Instructions for the task — Select the lines of the records containing the word "Technologies" and list them.

[Extracted page text data]
↓↓↓
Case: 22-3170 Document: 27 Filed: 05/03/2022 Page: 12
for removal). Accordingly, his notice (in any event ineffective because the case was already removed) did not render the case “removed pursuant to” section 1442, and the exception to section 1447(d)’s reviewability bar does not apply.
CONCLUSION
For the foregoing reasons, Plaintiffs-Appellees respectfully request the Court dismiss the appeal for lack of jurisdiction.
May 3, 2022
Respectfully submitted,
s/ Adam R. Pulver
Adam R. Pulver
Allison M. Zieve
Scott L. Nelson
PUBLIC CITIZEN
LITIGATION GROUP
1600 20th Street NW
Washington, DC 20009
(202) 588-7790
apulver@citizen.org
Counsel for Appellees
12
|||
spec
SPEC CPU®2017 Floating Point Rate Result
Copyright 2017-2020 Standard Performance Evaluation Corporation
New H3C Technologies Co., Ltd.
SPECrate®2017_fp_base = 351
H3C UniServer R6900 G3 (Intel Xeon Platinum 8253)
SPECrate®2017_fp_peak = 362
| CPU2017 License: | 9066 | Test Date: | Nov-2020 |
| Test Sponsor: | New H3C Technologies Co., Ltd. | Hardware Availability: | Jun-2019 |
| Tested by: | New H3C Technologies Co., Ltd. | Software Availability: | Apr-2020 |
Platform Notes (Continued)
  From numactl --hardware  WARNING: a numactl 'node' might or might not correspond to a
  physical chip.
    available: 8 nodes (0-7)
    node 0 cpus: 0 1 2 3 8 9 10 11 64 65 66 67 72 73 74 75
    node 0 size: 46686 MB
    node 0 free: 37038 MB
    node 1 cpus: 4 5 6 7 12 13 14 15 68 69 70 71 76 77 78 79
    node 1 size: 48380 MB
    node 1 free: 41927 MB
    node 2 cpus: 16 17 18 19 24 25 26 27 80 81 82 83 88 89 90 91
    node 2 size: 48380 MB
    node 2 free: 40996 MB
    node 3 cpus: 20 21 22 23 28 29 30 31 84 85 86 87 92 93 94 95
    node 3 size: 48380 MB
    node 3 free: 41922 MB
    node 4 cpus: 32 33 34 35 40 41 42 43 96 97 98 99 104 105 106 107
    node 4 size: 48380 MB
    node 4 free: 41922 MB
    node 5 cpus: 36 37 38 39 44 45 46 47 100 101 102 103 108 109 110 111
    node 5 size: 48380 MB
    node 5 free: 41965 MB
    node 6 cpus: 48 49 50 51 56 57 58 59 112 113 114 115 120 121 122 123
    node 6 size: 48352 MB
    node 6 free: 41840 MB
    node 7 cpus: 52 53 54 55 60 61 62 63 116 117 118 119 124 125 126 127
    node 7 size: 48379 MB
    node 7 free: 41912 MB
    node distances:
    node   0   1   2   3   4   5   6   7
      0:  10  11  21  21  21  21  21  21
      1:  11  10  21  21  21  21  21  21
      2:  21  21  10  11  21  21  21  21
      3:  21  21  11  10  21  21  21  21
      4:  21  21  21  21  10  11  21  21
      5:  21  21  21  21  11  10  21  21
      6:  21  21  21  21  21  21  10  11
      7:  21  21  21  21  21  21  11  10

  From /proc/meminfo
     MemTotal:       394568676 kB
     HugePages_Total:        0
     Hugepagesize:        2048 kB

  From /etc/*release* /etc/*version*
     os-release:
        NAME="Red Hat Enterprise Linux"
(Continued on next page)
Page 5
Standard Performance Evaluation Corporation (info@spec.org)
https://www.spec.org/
↑↑↑
Answer to this exercise —
New H3C Technologies Co., Ltd.
| Test Sponsor: | New H3C Technologies Co., Ltd. | Hardware Availability: | Jun-2019 |
| Tested by: | New H3C Technologies Co., Ltd. | Software Availability: | Apr-2020 |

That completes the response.